Sure enough, there he was, teaching from one of the boats.  He wasn’t that impressive physically; but they were right: there was something very special about him.  Just listening to him you could somehow feel the presence of God, the Great Gardener she had been waiting for and praying for.  He was even talking about the kind of places that she loved: “Look at the lilies of the field…  Look at the birds of the air.”  And then, after he had come ashore, she had the chance to meet him in person.  There was something that was powerfully healing in the way that he looked at he; it seemed that he somehow looked deep inside of her.  Then he spoke her name: “Mary.”  And when he did, she knew even then that she had found the way to God, the way to the life for which she had been searching.


Over the next couple of years, she had become one of his followers.  She traveled along with other women who believed in him and supported him: Joanna and Susanna and another Mary, the mother of James.  Their faith in him grew, but so did their fear.  His teaching, like that of the prophets who had come before him, put him at odds with their civil and religious leaders.  The tension continued to build; and, although they did not want to admit it, they knew that it was going to reach a breaking point.


That had finally happened last week.  Their leaders had had enough.  They had decided that he had to die, and they were willing to stop at nothing to make that happen.  And so they had brought him up before the Roman procurator on trumped-up charges.  The Romans put him through a brief trial, then had him tortured and crucified, just as they had done with so many others before him.  It had all happened so fast, and there was nothing that she or anyone else could have done to stop it.


Now all her hopes and those of many other people had been shattered.  The unthinkable had happened.  The one who had brought them into the very presence of God was dead.  The one whom they had come to regard as God’s Anointed, the Messiah, had been killed like a common criminal – and killed in such a horrific way.

Where was God?  Where was the One who had planted that first garden so long ago; who ultimately had made possible all the gardens of the earth; who, the prophets said, would make the garden of truth and righteousness spring up for all the world?  Jesus was dead, and all their hope had died with him.


Not being able to sleep, Mary got up during the night, very early, while it was still dark.  And she went – where else? – to a garden: not to just any garden, but to the one where that had buried his broken body just a day and one-half earlier.  And, when it seemed that things could not possibly get worse, they did.  Not only had he been killed, but even his body was missing.

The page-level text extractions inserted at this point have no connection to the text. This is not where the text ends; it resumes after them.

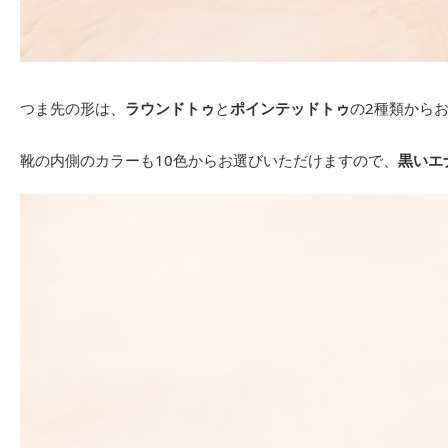
つま先の形は、
ラウンドトゥ
と
ポインテッドトゥ
の2種類から
靴の内側のカラーも10色からお選びいただけますので、
黒いエ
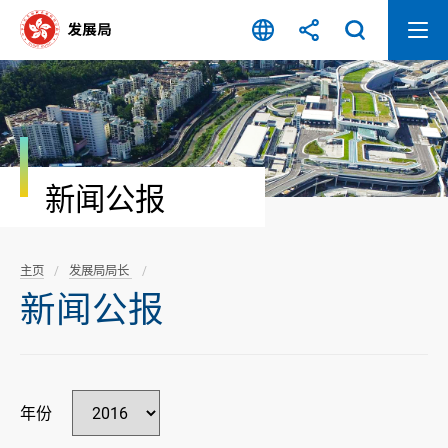
跳
至
内
容
开
始
新闻公报
主页
发展局局长
新闻公报
年份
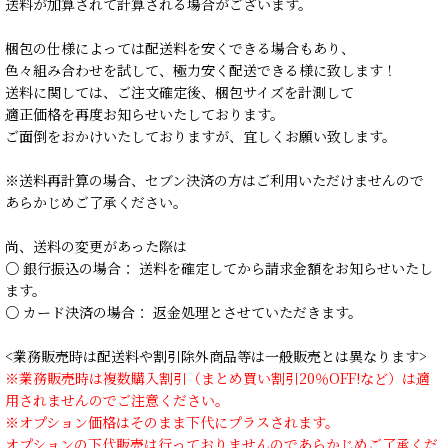
送料が加算されて計算される場合がございます。
梱包の仕様によっては配送料を安くできる場合もあり、
色々組み合わせを試して、極力安く配送できる様に致します！
送料に関しては、ご注文確定後、梱包サイズを計測して
適正価格を再度お知らせいたしております。
ご面倒をおかけいたしておりますが、宜しくお願い致します。
※送料再計算の場合、セブン決済の方はご利用いただけませんので
あらかじめご了承ください。
尚、送料の変更があった際は
○ 銀行振込の場合： 送料を確定してから請求金額をお知らせいたし
ます。
○ カード決済の場合： 返金処理とさせていただきます。
<業務販売時は配送料や割引除外商品等は一般販売とは異なります>
※業務販売時は複数購入割引（まとめ買い割引20％OFF!など）は適
用されませんのでご注意ください。
※オプション価格はそのまま下代にプラスされます。
オプションの下代販売は行っておりませんのであらかじめご了承くだ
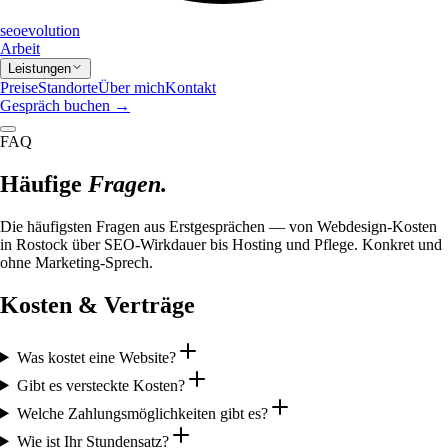
seo
evolution
Arbeit
Leistungen
Preise
Standorte
Über mich
Kontakt
Gespräch buchen
→
FAQ
Häufige
Fragen.
Die häufigsten Fragen aus Erstgesprächen — von Webdesign-Kosten
in Rostock über SEO-Wirkdauer bis Hosting und Pflege. Konkret und
ohne Marketing-Sprech.
Kosten & Verträge
Was kostet eine Website?
Gibt es versteckte Kosten?
Welche Zahlungsmöglichkeiten gibt es?
Wie ist Ihr Stundensatz?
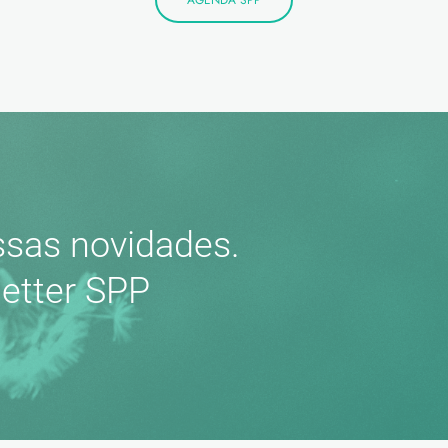
AGENDA SPP
sas novidades.
etter SPP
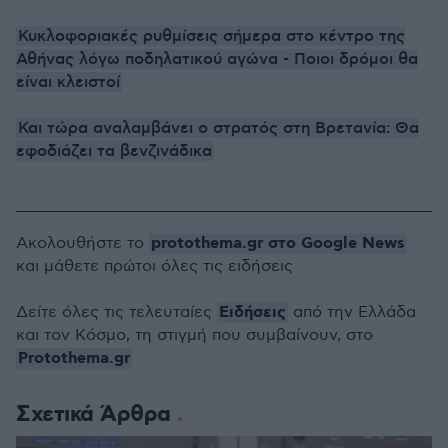
Κυκλοφοριακές ρυθμίσεις σήμερα στο κέντρο της
Αθήνας λόγω ποδηλατικού αγώνα - Ποιοι δρόμοι θα
είναι κλειστοί
Και τώρα αναλαμβάνει ο στρατός στη Βρετανία: Θα
εφοδιάζει τα βενζινάδικα
protothema.gr στο Google News
Ακολουθήστε το
και μάθετε πρώτοι όλες τις ειδήσεις
Ειδήσεις
Δείτε όλες τις τελευταίες
από την Ελλάδα
και τον Κόσμο, τη στιγμή που συμβαίνουν, στο
Protothema.gr
Σχετικά Άρθρα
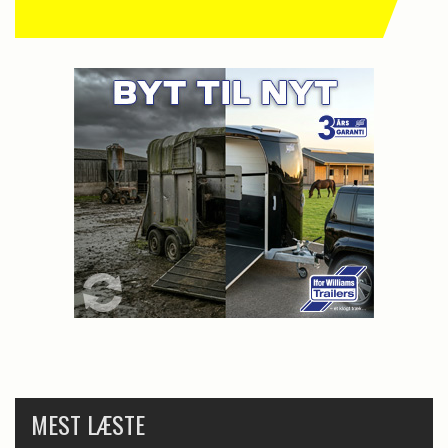
MEST LÆSTE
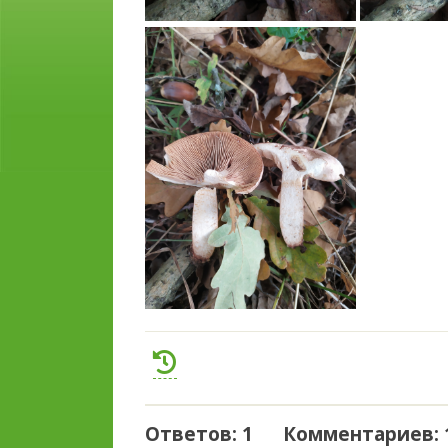
Ответов: 1 Комментариев: 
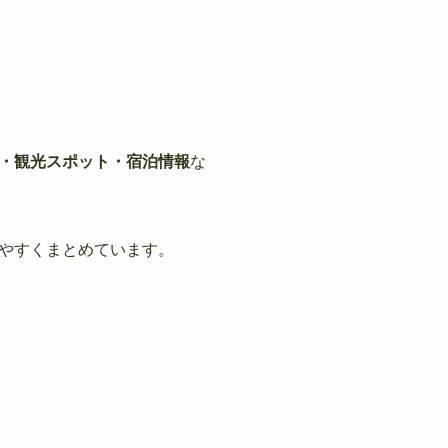
・観光スポット・宿泊情報
な
やすくまとめています。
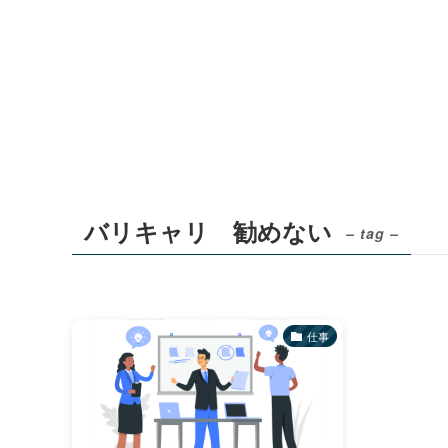
バリキャリ 勧めない
– tag –
仕事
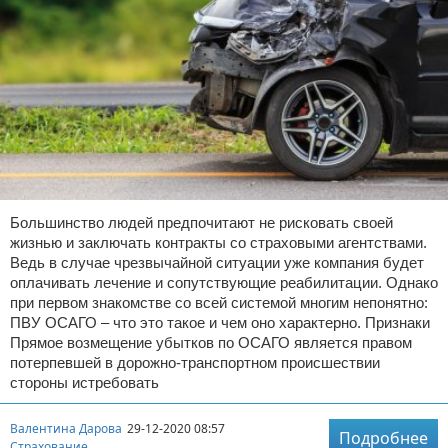
Большинство людей предпочитают не рисковать своей
жизнью и заключать контракты со страховыми агентствами.
Ведь в случае чрезвычайной ситуации уже компания будет
оплачивать лечение и сопутствующие реабилитации. Однако
при первом знакомстве со всей системой многим непонятно:
ПВУ ОСАГО – что это такое и чем оно характерно. Признаки
Прямое возмещение убытков по ОСАГО является правом
потерпевшей в дорожно-транспортном происшествии
стороны истребовать
Валентина Дарова
29-12-2020 08:57
Подробнее
Страхование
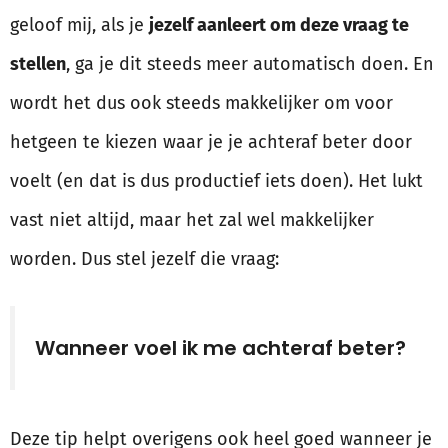
geloof mij, als je
jezelf aanleert om deze vraag te
stellen
, ga je dit steeds meer automatisch doen. En
wordt het dus ook steeds makkelijker om voor
hetgeen te kiezen waar je je achteraf beter door
voelt (en dat is dus productief iets doen). Het lukt
vast niet altijd, maar het zal wel makkelijker
worden. Dus stel jezelf die vraag:
Wanneer voel ik me achteraf beter?
Deze tip helpt overigens ook heel goed wanneer je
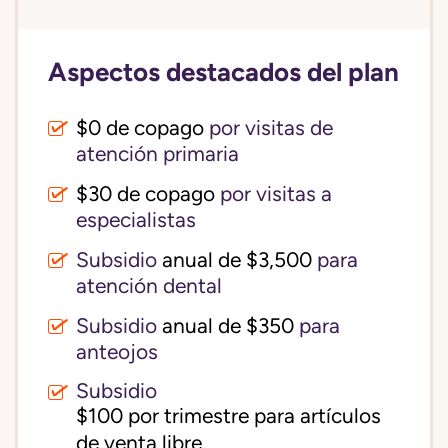
Aspectos destacados del plan
$0 de copago
por visitas de
atención primaria
$30 de copago
por visitas a
especialistas
Subsidio
anual de $3,500
para
atención dental
Subsidio
anual de $350
para
anteojos
Subsidio
$100 por trimestre para artículos 
de venta libre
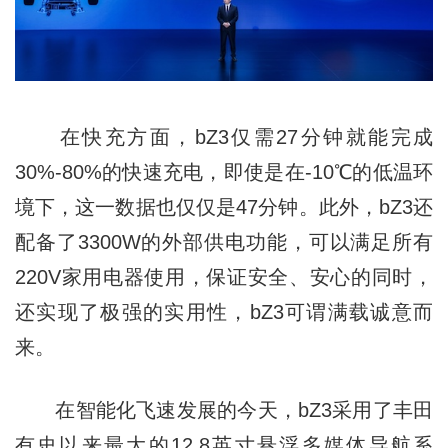
在快充方面，bZ3仅需27分钟就能完成
30%-80%的快速充电，即使是在-10℃的低温环
境下，这⼀数据也仅仅是47分钟。此外，bZ3还
配备了3300W的外部供电功能，可以满足所有
220V家用电器使用，保证安全、安⼼的同时，
还实现了极强的实⽤性，bZ3可谓满载诚意⽽
来。
在智能化飞速发展的今天，bZ3采用了丰田
有史以来最大的12.8英寸悬浮多媒体导航系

Totally consumed with grief, she turned around and saw someone standing there.  It was still too dark to make out his features.  She was too caught up in her misery to feel his presence.  It took all her strength just to force out the words: “Sir, if you have carried him away, tell me where you have laid him, and I will take him away.”

Then, in the glorious light of the rising sun, he looked at her, just as he had first looked at her long ago beside the Sea of Galilee.  And once again he called her by name: “Mary.”  Suddenly she felt a surge of life and hope beyond anything she had ever experienced before.  She knew that he had been raised to newness of life.  She knew that, in him, she too, had finally been raised.  And she knew for certain that, in him, she had found the Great Gardener at last.


On this Easter Day, we join with Mary Magdalene and with all our fellow believers throughout the world and throughout the ages, thanking and praising God for the new life given to us in the life, death and resurrection of Jesus.  And we pray that God, the Great Gardener, would cause God’s grace and joy and life to grow abundantly in our lives and in the life of all the world.